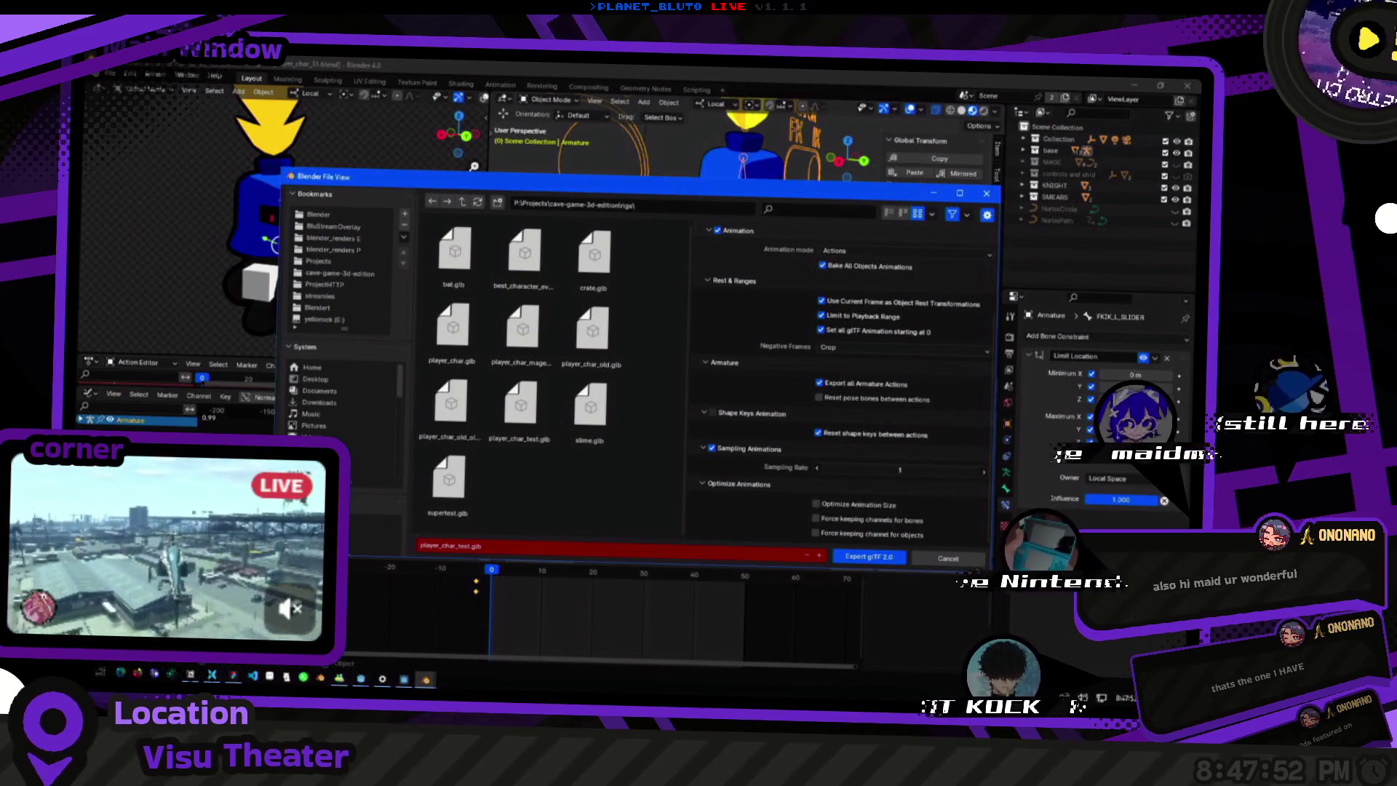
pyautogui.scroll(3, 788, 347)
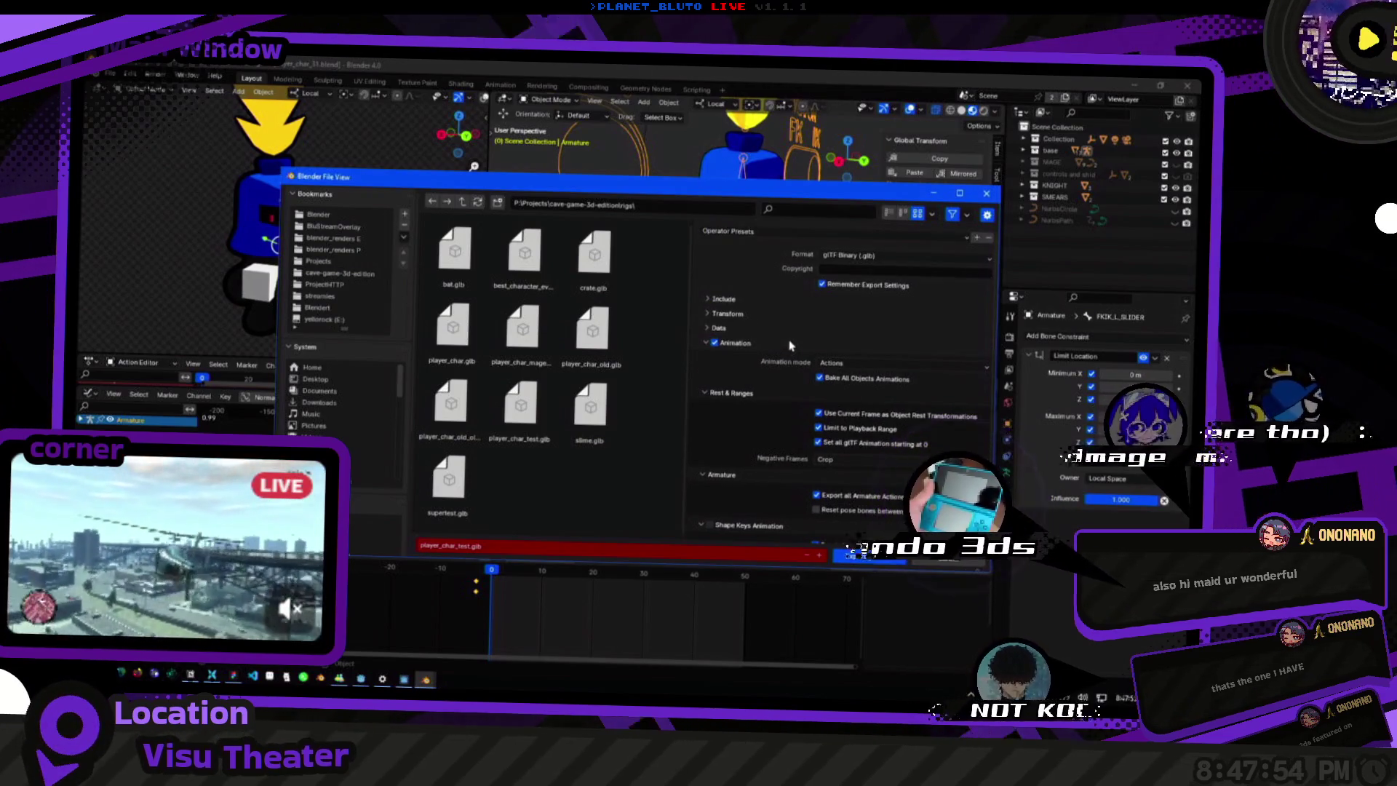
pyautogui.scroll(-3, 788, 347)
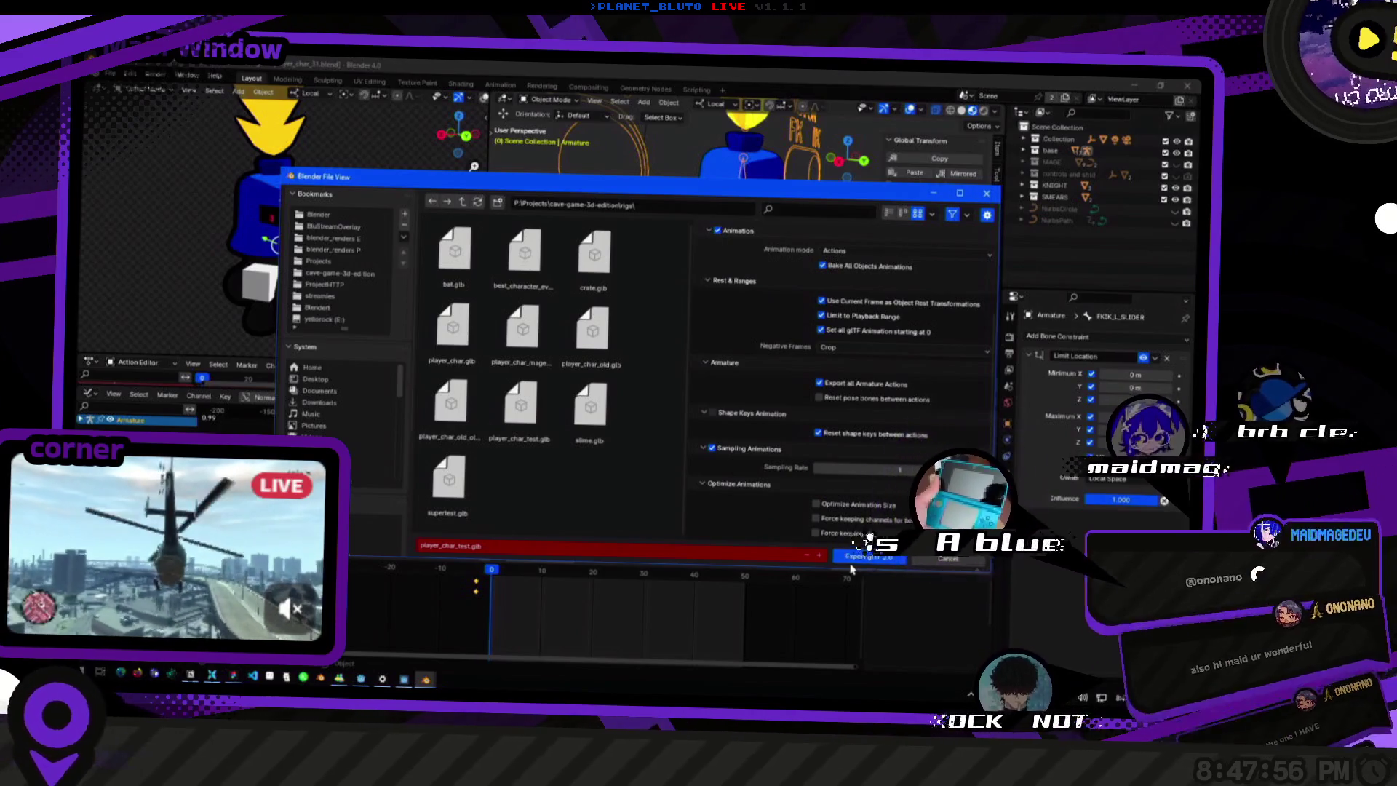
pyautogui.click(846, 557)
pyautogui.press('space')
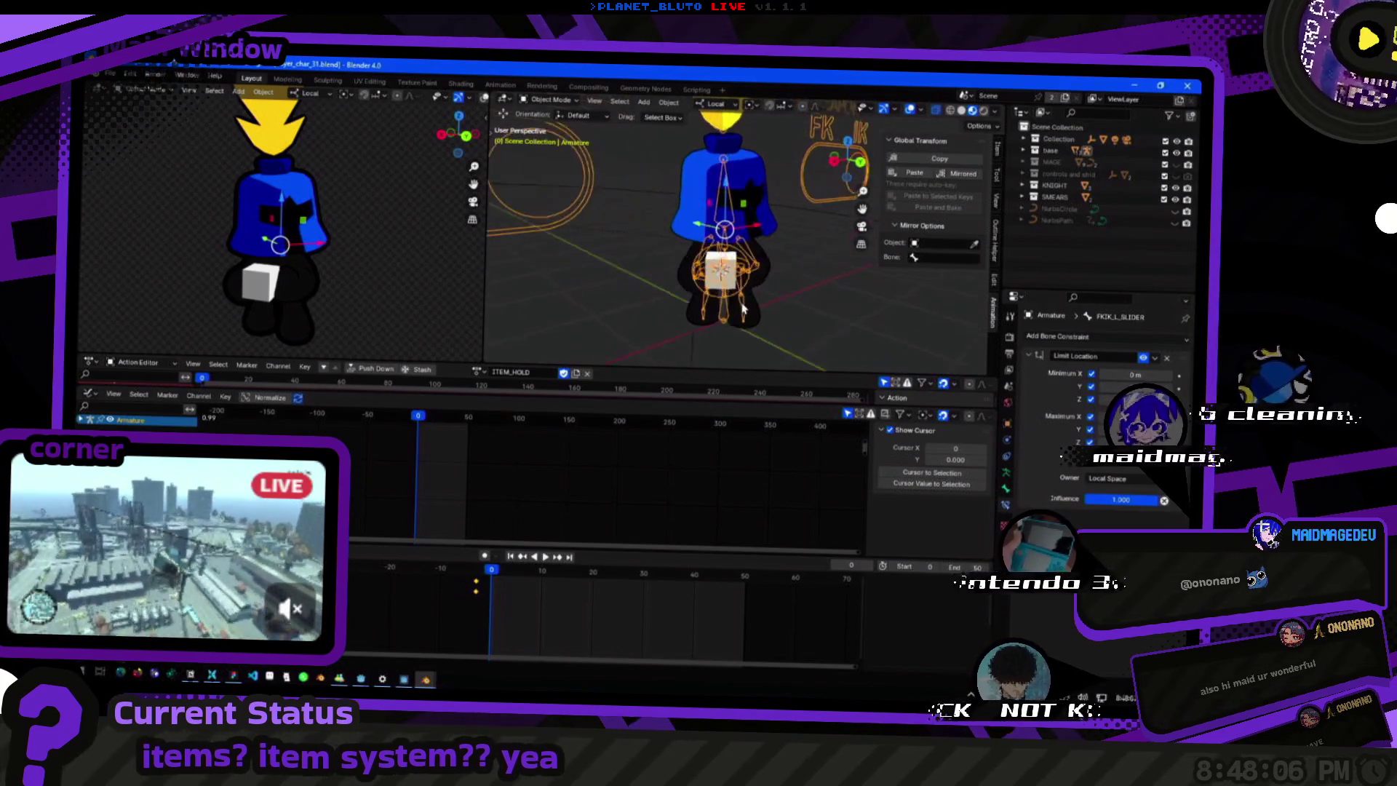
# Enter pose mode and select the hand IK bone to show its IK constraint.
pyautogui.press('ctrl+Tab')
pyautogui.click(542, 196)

------------------------------------

All of the entries above need to be repeated exactly, minus the pictures.

» Exercise output:
pyautogui.scroll(3, 788, 347)
pyautogui.scroll(-3, 788, 347)
pyautogui.click(846, 557)
pyautogui.press('space')
# Enter pose mode and select the hand IK bone to show its IK constraint.
pyautogui.press('ctrl+Tab')
pyautogui.click(542, 196)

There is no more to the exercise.